Officials of the two schools have discussed a merger off and on for the last 14 years, but formal talks began last week.

"This is very early in the process, but the [BC] board has very high regard for Weston, and we think that it would be very attractive to the future offerings of Boston College," said Jack Connors Jr., chairman of BC's board of trustees. "It builds a world-class theology capability and gives us great bench strength" in theology, he said.

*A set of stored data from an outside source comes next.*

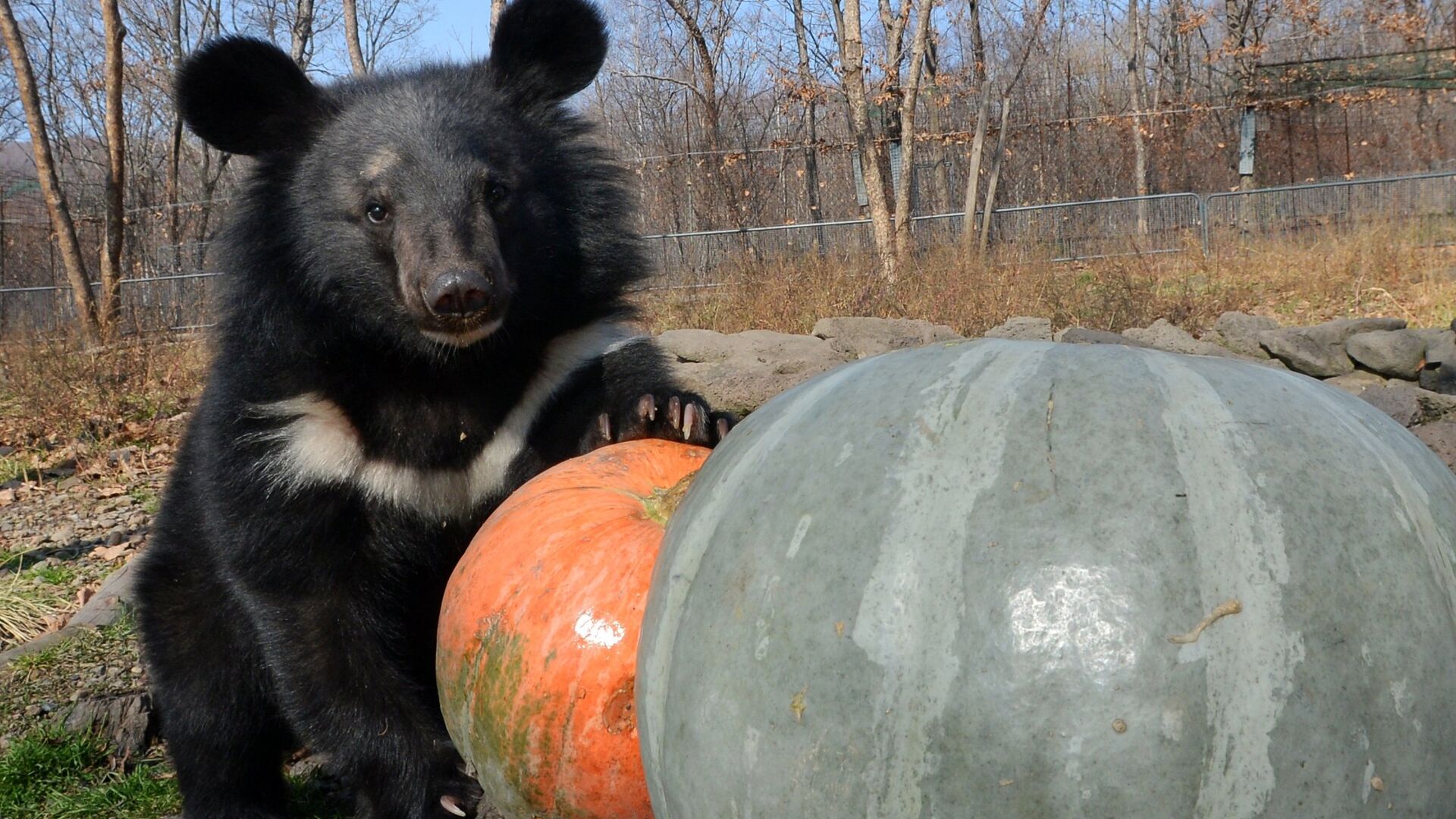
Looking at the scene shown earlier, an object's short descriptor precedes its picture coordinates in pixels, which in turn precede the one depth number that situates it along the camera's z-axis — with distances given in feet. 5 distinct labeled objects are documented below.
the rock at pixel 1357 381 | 19.35
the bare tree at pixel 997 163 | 53.47
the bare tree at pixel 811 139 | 70.90
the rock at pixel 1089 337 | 19.01
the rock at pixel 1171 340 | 22.21
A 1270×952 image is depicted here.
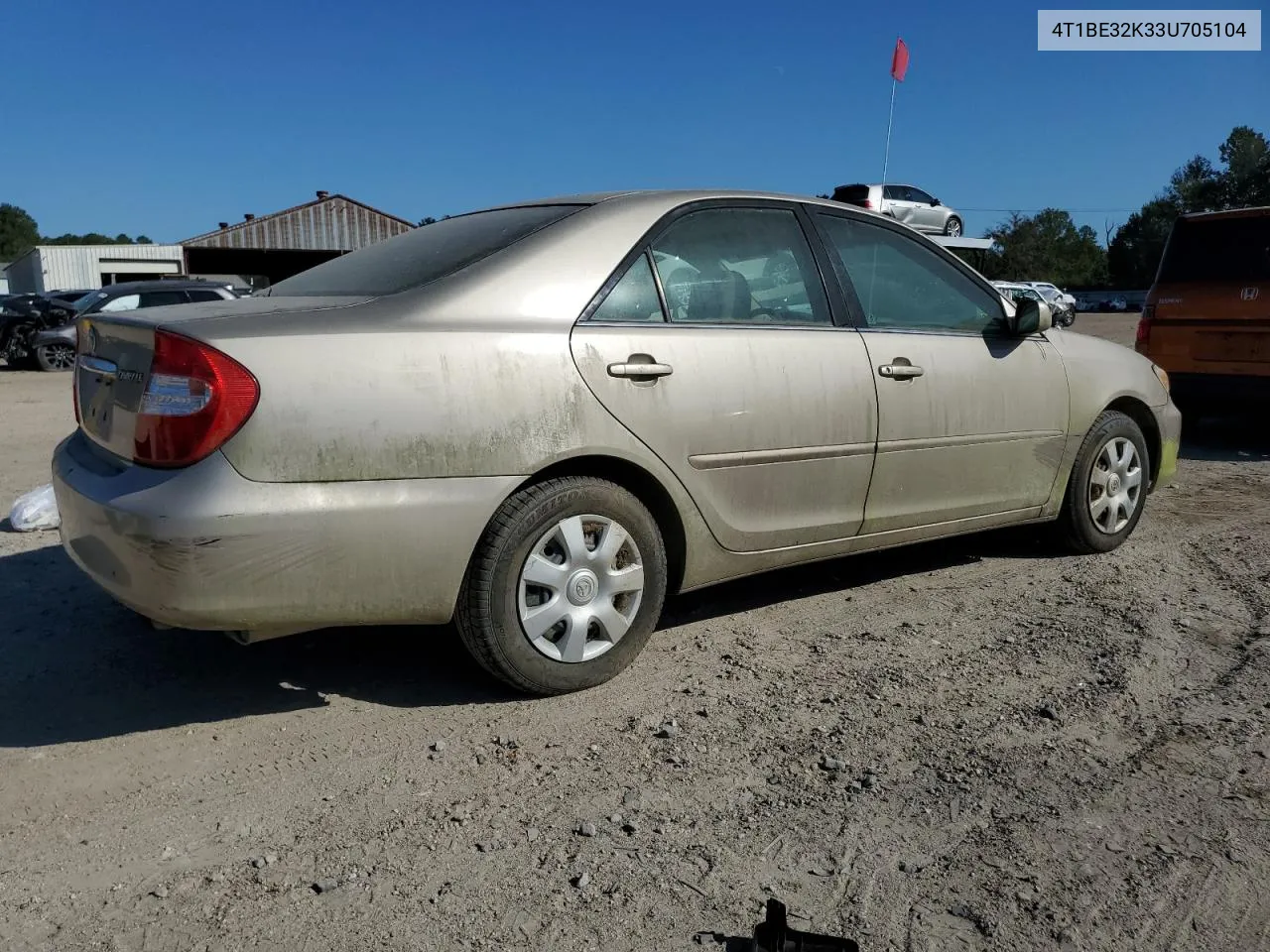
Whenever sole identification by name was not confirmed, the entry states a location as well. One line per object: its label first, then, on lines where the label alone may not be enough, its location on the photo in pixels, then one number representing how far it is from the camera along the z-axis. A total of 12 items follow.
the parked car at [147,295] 14.45
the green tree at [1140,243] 85.25
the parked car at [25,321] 18.28
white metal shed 52.00
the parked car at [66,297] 19.45
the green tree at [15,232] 122.25
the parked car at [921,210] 22.84
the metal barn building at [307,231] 39.41
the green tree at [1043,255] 83.44
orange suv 7.82
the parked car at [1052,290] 36.73
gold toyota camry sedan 2.73
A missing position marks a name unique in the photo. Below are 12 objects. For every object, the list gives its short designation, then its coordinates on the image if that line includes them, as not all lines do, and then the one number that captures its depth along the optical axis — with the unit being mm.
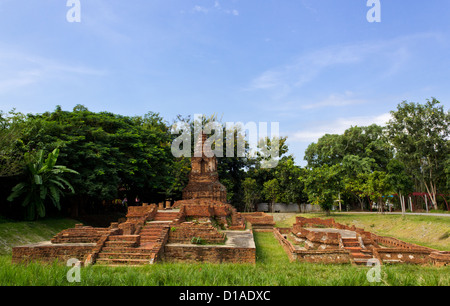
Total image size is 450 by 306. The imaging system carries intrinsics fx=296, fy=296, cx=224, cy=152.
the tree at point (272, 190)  34906
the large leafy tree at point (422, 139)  28297
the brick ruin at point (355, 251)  10961
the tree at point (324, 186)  27562
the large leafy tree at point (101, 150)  20550
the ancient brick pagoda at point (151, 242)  11070
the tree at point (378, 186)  25922
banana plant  17703
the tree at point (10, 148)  16356
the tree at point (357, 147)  37469
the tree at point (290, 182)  33719
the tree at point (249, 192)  35522
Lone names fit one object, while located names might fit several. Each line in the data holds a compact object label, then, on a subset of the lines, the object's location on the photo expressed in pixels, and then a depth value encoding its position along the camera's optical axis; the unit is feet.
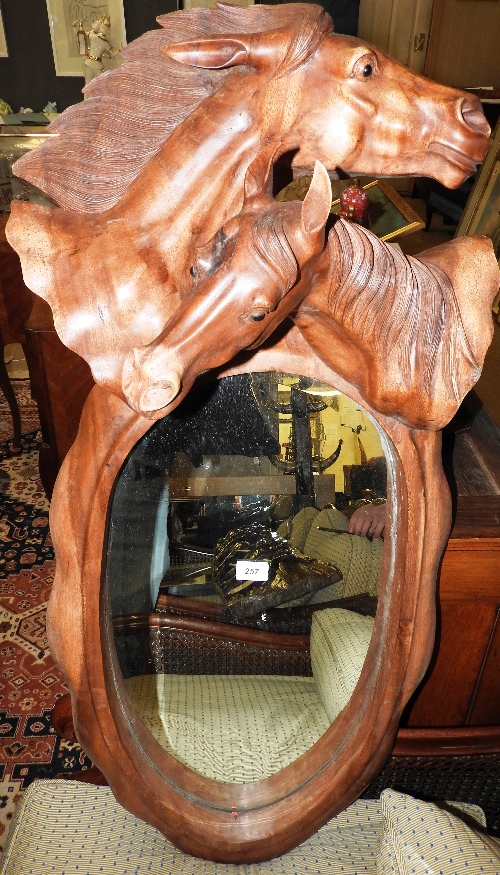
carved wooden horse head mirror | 1.62
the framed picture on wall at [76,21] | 10.27
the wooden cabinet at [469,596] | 2.58
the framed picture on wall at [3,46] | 10.26
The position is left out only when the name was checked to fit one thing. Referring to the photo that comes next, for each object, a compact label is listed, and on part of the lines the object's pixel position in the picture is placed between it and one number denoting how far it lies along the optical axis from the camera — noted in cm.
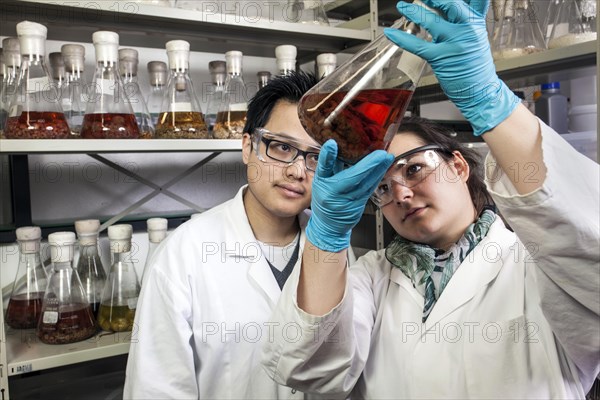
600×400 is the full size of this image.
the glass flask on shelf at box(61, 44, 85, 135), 131
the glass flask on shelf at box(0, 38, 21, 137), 125
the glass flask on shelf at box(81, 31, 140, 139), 126
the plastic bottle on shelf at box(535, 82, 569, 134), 203
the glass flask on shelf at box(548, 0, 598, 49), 134
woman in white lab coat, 71
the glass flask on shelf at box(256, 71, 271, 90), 162
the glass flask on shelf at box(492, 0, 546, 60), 149
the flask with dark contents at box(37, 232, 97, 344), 129
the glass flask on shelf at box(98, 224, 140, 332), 138
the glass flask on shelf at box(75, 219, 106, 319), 141
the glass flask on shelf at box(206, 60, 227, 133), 154
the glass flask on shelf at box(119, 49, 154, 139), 140
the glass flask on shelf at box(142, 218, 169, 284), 145
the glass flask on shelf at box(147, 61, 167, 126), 150
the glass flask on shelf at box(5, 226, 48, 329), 138
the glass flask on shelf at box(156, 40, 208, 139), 136
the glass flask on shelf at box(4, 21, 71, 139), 119
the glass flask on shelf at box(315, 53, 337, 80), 154
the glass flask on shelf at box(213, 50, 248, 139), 146
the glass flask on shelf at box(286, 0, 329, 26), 171
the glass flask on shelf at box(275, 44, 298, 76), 149
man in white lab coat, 115
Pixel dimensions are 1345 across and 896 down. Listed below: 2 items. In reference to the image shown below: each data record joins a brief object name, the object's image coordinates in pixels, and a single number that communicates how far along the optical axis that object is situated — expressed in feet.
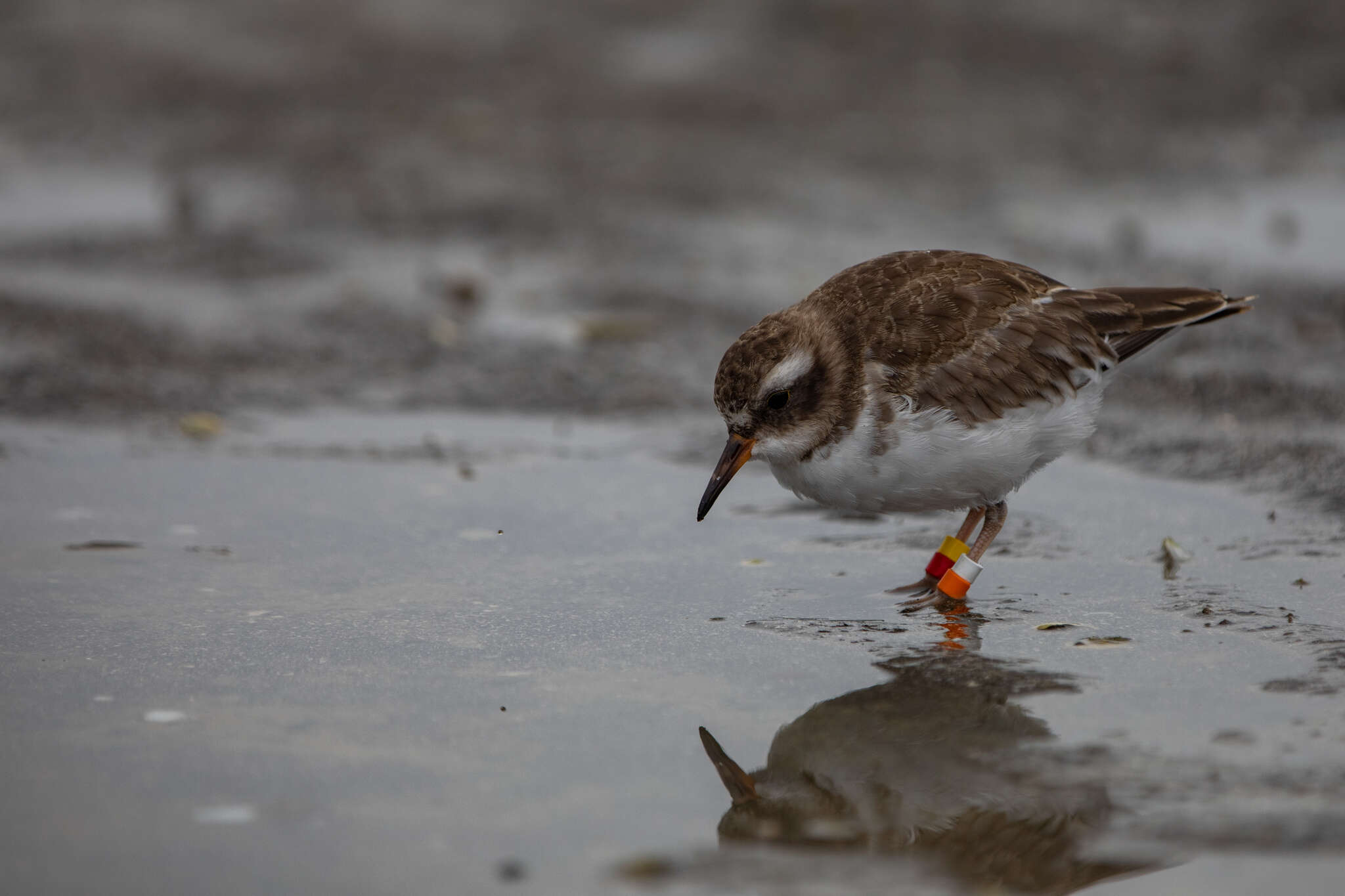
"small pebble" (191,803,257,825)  25.36
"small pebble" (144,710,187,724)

Three Weston faculty members have been investigated by the Vatican in recent years for writings that raised questions in Rome. One of those faculty members, the Rev. Roger Haight, recently resigned; Haight had been barred from teaching for several years because of a still-unresolved Vatican investigation into his writings on the means of salvation for non-Christians. The two other faculty members, the Revs. James Keenan and Randy Sachs, were questioned about their writings on human sexuality, but each is now teaching without problem, Manning said.

"There will always be concerns over theologians -- that comes with the 21st Century world in which we live -- and just as we've had issues with our own department of theology members, there may be issues in the future with Weston faculty members who come to BC," Leahy said. "But we handle these things. It's not a concern."